Between Xi and Trump, can PM afford to be ‘relaxed and comfortable’?
Anthony Albanese will definitely meet Xi Jinping on Chinese soil in 11 or 12 days’ time before he meets Donald Trump in India or somewhere (anywhere?) else on the planet. The fact of the Xi meeting has not yet been announced – it’s officially only at the “expected” stage – but this column has confirmed the prime minister’s July 12-18 trip includes a locked-in meeting with the Chinese president.
Illustration by Simon LetchCredit:
For politicians and commentators caught up in the doom-loop of the Trump-meeting-industrial-complex, this will be grounds for weeks of analysis in the lead-up to and following the Xi meeting, all of which will be rehashed ahead of Albanese’s inevitable first meeting with Trump.
Does this mean Albanese is soft on the Chinese president? Too accommodating? That he could have tried harder to meet the US president sooner, for example, at NATO in Holland, just a few days after he was denied that encounter at the G7 summit in Canada? Does it mean (gulp) that he isn’t taking the US-Australia relationship seriously enough?
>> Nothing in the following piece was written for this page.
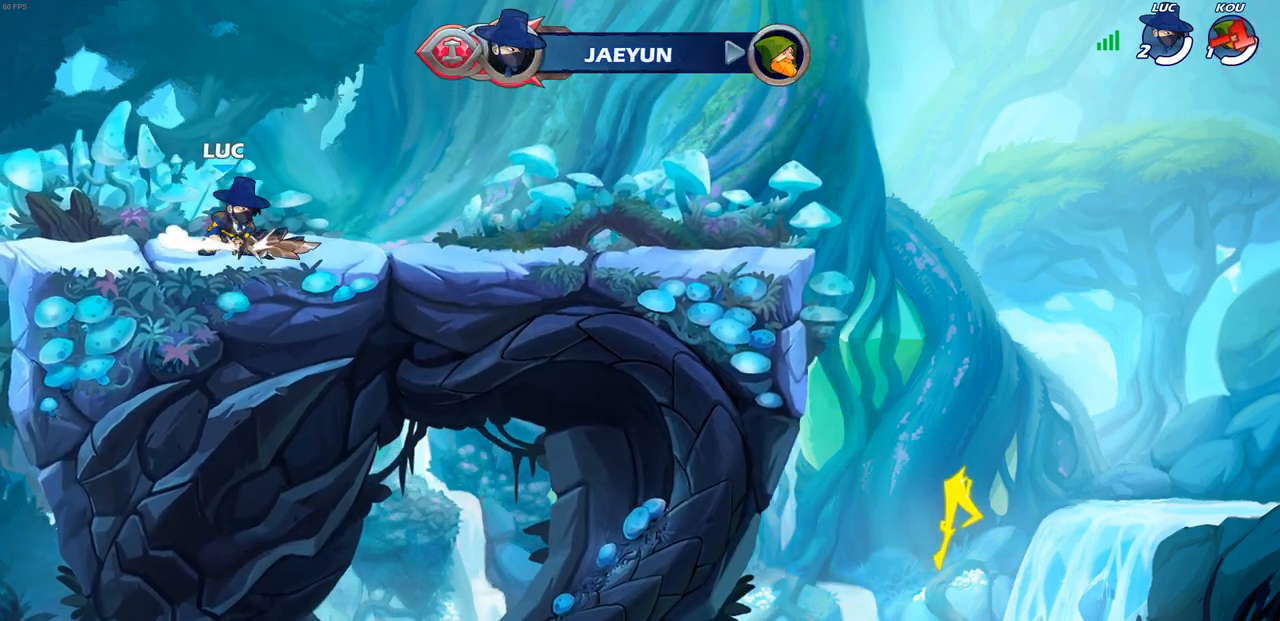
{"buttons": [], "left_stick": "center", "right_stick": "center", "events": [[50, "R1", "down"], [50, "R2", "down"], [67, "CROSS", "down"], [67, "left_stick", "up-right"], [167, "R1", "up"], [167, "R2", "up"], [200, "CROSS", "up"], [200, "left_stick", "center"], [283, "CIRCLE", "down"], [383, "CIRCLE", "up"]]}
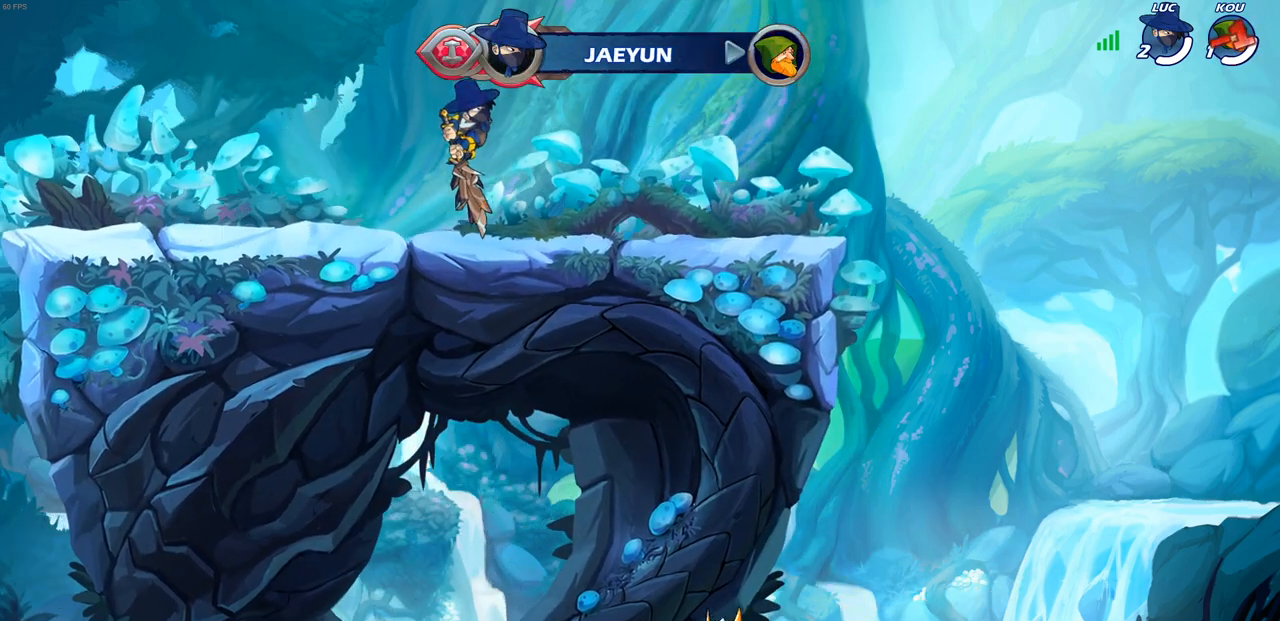
{"buttons": [], "left_stick": "center", "right_stick": "center", "events": []}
Of course not. But expect all of this and more to be ventilated in weeks and months ahead.
The truth is more prosaic, which is exactly as the prime minister prefers it. Albanese, like former prime minister John Howard, won’t be hurried or panicked into action. Albanese, who is not one to shy away from comparisons to Howard, wants Australians to be relaxed and comfortable.
Albanese has met Xi once before whereas he has been to the US five times since he was elected prime minister, meeting Joe Biden more than once, and as he has told colleagues, journalists and Australians, he is relaxed about when exactly the first........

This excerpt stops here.